• _The input_

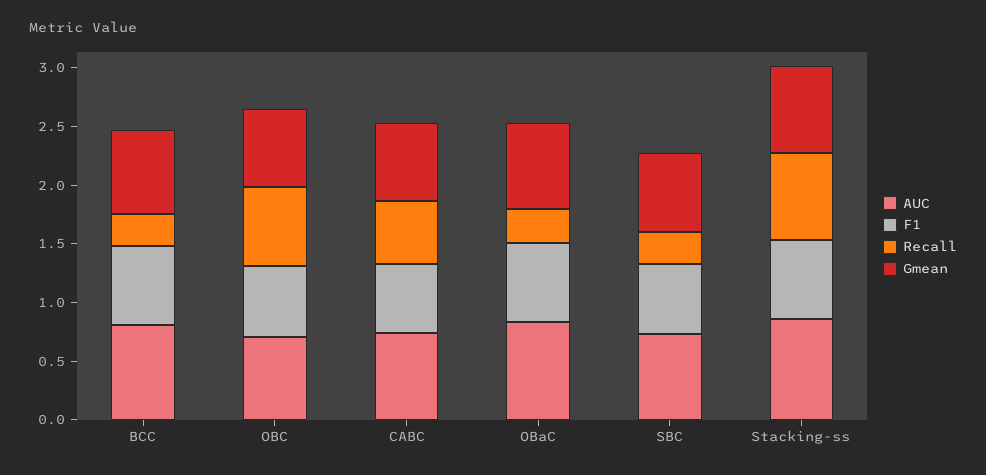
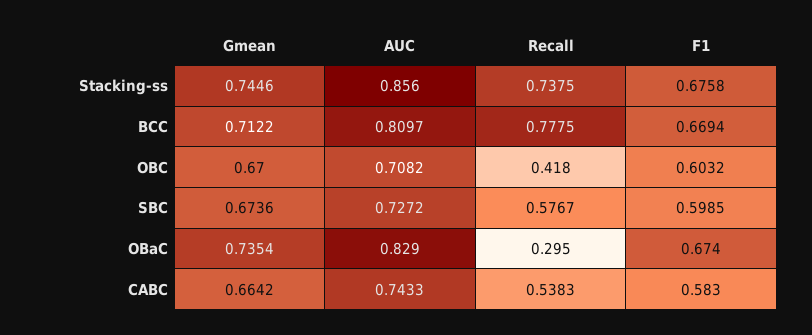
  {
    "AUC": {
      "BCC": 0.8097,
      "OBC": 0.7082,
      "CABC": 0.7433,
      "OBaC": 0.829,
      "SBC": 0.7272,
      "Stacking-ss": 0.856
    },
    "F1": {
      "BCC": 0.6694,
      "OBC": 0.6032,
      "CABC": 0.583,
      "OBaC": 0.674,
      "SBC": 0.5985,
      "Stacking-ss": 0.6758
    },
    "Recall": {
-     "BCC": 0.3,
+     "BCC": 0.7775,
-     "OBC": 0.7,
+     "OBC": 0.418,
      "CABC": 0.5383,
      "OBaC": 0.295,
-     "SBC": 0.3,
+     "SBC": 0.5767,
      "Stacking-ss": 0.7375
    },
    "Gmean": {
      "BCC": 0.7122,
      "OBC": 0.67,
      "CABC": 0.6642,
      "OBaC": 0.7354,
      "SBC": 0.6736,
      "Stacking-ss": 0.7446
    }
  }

• _What is being asked_
Search the data for "Stacking". Copy each line that has it.

• _Worked solution_
      "Stacking-ss": 0.856
      "Stacking-ss": 0.6758
      "Stacking-ss": 0.7375
      "Stacking-ss": 0.7446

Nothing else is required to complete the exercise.